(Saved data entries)
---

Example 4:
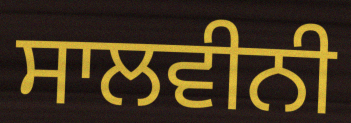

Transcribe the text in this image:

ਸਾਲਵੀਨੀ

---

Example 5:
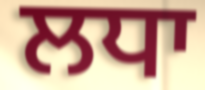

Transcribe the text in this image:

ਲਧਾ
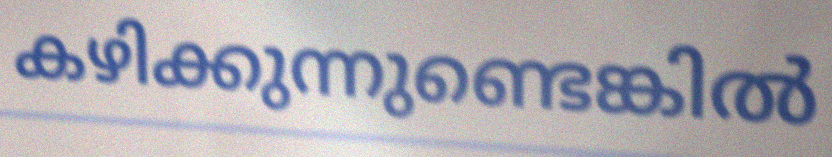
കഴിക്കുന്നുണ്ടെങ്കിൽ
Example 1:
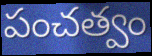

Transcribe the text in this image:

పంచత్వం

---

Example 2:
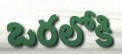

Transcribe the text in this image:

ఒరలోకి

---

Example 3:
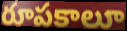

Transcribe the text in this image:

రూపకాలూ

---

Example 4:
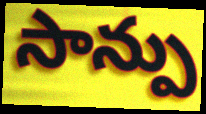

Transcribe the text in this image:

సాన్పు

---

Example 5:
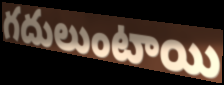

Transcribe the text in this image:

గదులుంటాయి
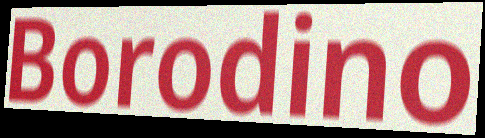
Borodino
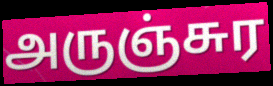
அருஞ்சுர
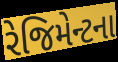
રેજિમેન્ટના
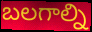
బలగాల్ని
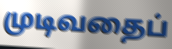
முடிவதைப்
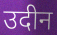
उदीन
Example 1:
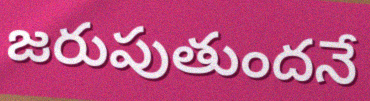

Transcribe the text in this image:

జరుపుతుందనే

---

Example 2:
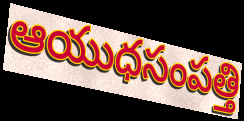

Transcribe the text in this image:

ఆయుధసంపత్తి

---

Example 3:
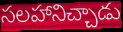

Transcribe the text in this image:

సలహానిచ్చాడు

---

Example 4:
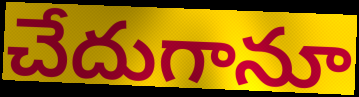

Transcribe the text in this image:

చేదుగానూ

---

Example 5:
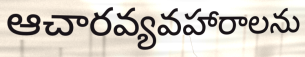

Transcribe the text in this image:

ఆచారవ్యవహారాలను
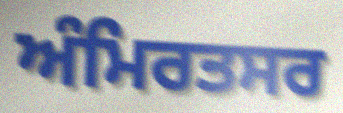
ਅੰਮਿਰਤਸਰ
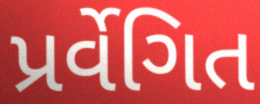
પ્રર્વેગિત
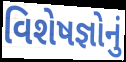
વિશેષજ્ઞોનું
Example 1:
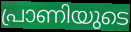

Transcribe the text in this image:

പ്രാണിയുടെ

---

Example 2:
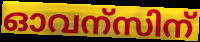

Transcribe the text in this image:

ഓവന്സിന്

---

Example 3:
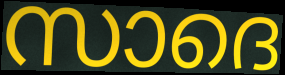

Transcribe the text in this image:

▶ _Task goal_
Every entry, word for word, should be given again; the pictures are not part of the copy.

▶ _Output below_
---

Example 4:

Transcribe the text in this image:

ਸਾਲਵੀਨੀ

---

Example 5:

Transcribe the text in this image:

ਲਧਾ
കഴിക്കുന്നുണ്ടെങ്കിൽ
Example 1:

Transcribe the text in this image:

పంచత్వం

---

Example 2:

Transcribe the text in this image:

ఒరలోకి

---

Example 3:

Transcribe the text in this image:

రూపకాలూ

---

Example 4:

Transcribe the text in this image:

సాన్పు

---

Example 5:

Transcribe the text in this image:

గదులుంటాయి
Borodino
அருஞ்சுர
રેજિમેન્ટના
బలగాల్ని
முடிவதைப்
उदीन
Example 1:

Transcribe the text in this image:

జరుపుతుందనే

---

Example 2:

Transcribe the text in this image:

ఆయుధసంపత్తి

---

Example 3:

Transcribe the text in this image:

సలహానిచ్చాడు

---

Example 4:

Transcribe the text in this image:

చేదుగానూ

---

Example 5:

Transcribe the text in this image:

ఆచారవ్యవహారాలను
ਅੰਮਿਰਤਸਰ
પ્રર્વેગિત
વિશેષજ્ઞોનું
Example 1:

Transcribe the text in this image:

പ്രാണിയുടെ

---

Example 2:

Transcribe the text in this image:

ഓവന്സിന്

---

Example 3:

Transcribe the text in this image:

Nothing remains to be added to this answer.